In the TOCSY experiment, magnetization is dispersed over a complete spinsystem of an amino acid by successive scalar coupling. The TOCSY experiment correlates all protons of a spin system. Therefore, not only the red signals are visible (which also appear in a COSY spectrum) but also additional signals (green) which originate from the interaction of all protons of a spin system that are not directly connected via three chemical bonds.
Thus a characteristic pattern of signals results for each amino acid from which the amino acid can be identified. However, some amino acids have identical spin systems and therefore identical signal patterns. They are: cysteine, aspartic acid, phenylalanine, histidine, asparagine, tryptophane and tyrosine ('AMX systems') on the one hand and glutamic acid, glutamine and methionine ('AM(PT)X systems') on the other hand.
The NOESY experiment is crucial for the
determination of protein structure.
It uses the dipolar interaction of spins (the nuclear
Overhauser effect, NOE) for correlation of protons. The
intensity of the NOE is in first approximation propotional to
1/r6, with r being the distance between the protons: The
correlation between two protons depends on the distance between
them, but normally a signal is only observed if their distance
is smaller than 5 Å. The NOESY experiment correlates all protons
which are close enough. It also correlates protons which are
distant in the amino acid sequence but close in space due to
tertiary structure. This is the most important information for
the determination of protein structures.
Here is a
picture of a 2D NOESY spectrum (38 k)
Here is a scheme which shows the several spectral regions in the 2D NOESY (8 k).
The HSQC Experiment:
The most important inverse NMR experiment is the HSQC (heteronuclear single quantum correlation) the pulse sequence of which is shown above. It correlates the nitrogen atom of an NHx group with the directly attached proton. Each signal in a HSQC spectrum represents a proton that is bound to a nitrogen atom.
If you want to see a picture of an HSQC spectrum, here is a 10k GIF picture.

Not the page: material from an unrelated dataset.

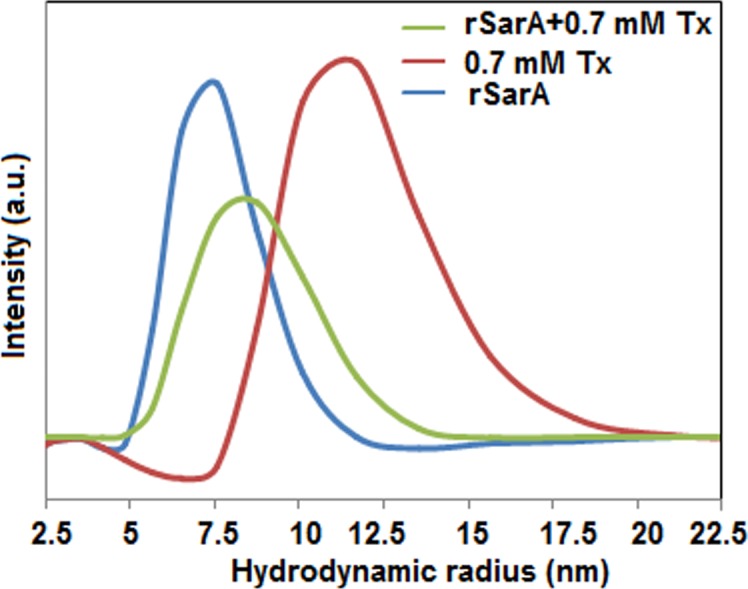
Shape of rSarA.Dynamic light scattering of rSarA, 0.7 mM TX-100, and rSarA plus 0.7 mM TX-100 (Tx). A set of scattering data are shown here.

The spectrum contains the signals of the HN protons in the protein backbone. Since there is only one backbone HN per amino acid, each HSQC signal represents one single amino acid. The HSQC also contains signals from the NH2 groups of the side chains of Asn and Gln and of the aromatic HN protons of Trp and His. A HSQC has no diagonal like a homonuclear spectrum, because different nuclei are observed during t1 and t2. An analogous experiment (13C-HSQC) can be performed for 13C and 1H.